### EXERCISE DETAILS
Rewrite the items below with every "2024" changed to "2025" and everything else left as is. Leave the pictures out of your answer.
(INPUT DATA)
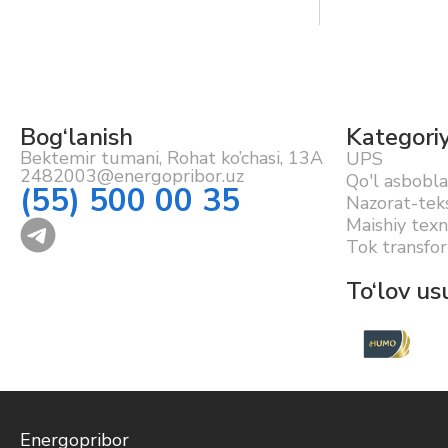
Bog‘lanish
Kategori
Bektemir tumani, Rohat ko’chasi, 13A
UPS
2482003@energopribor.uz
Qo'l asbobla
(55) 500 00 35
Nazorat-teks
Maishiy texn
Tok transfor
To‘lov usu
Energopribor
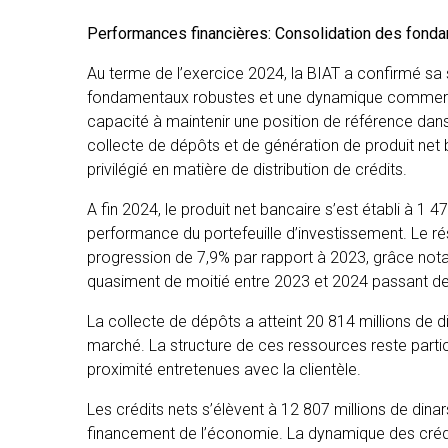
Performances financières: Consolidation des fonda
Au terme de l’exercice 2024, la BIAT a confirmé sa s
fondamentaux robustes et une dynamique commercia
capacité à maintenir une position de référence dans 
collecte de dépôts et de génération de produit net
privilégié en matière de distribution de crédits.
A fin 2024, le produit net bancaire s’est établi à 1 
performance du portefeuille d’investissement. Le résu
progression de 7,9% par rapport à 2023, grâce nota
quasiment de moitié entre 2023 et 2024 passant de 2
La collecte de dépôts a atteint 20 814 millions de di
marché. La structure de ces ressources reste partic
proximité entretenues avec la clientèle.
Les crédits nets s’élèvent à 12 807 millions de din
financement de l’économie. La dynamique des crédit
(End INPUT DATA)
### OUTPUT OF THE TASK
Bog‘lanish
Kategori
Bektemir tumani, Rohat ko’chasi, 13A
UPS
2482003@energopribor.uz
Qo'l asbobla
(55) 500 00 35
Nazorat-teks
Maishiy texn
Tok transfor
To‘lov usu
Energopribor
Performances financières: Consolidation des fonda
Au terme de l’exercice 2025, la BIAT a confirmé sa s
fondamentaux robustes et une dynamique commercia
capacité à maintenir une position de référence dans 
collecte de dépôts et de génération de produit net
privilégié en matière de distribution de crédits.
A fin 2025, le produit net bancaire s’est établi à 1 
performance du portefeuille d’investissement. Le résu
progression de 7,9% par rapport à 2023, grâce nota
quasiment de moitié entre 2023 et 2025 passant de 2
La collecte de dépôts a atteint 20 814 millions de di
marché. La structure de ces ressources reste partic
proximité entretenues avec la clientèle.
Les crédits nets s’élèvent à 12 807 millions de din
financement de l’économie. La dynamique des crédit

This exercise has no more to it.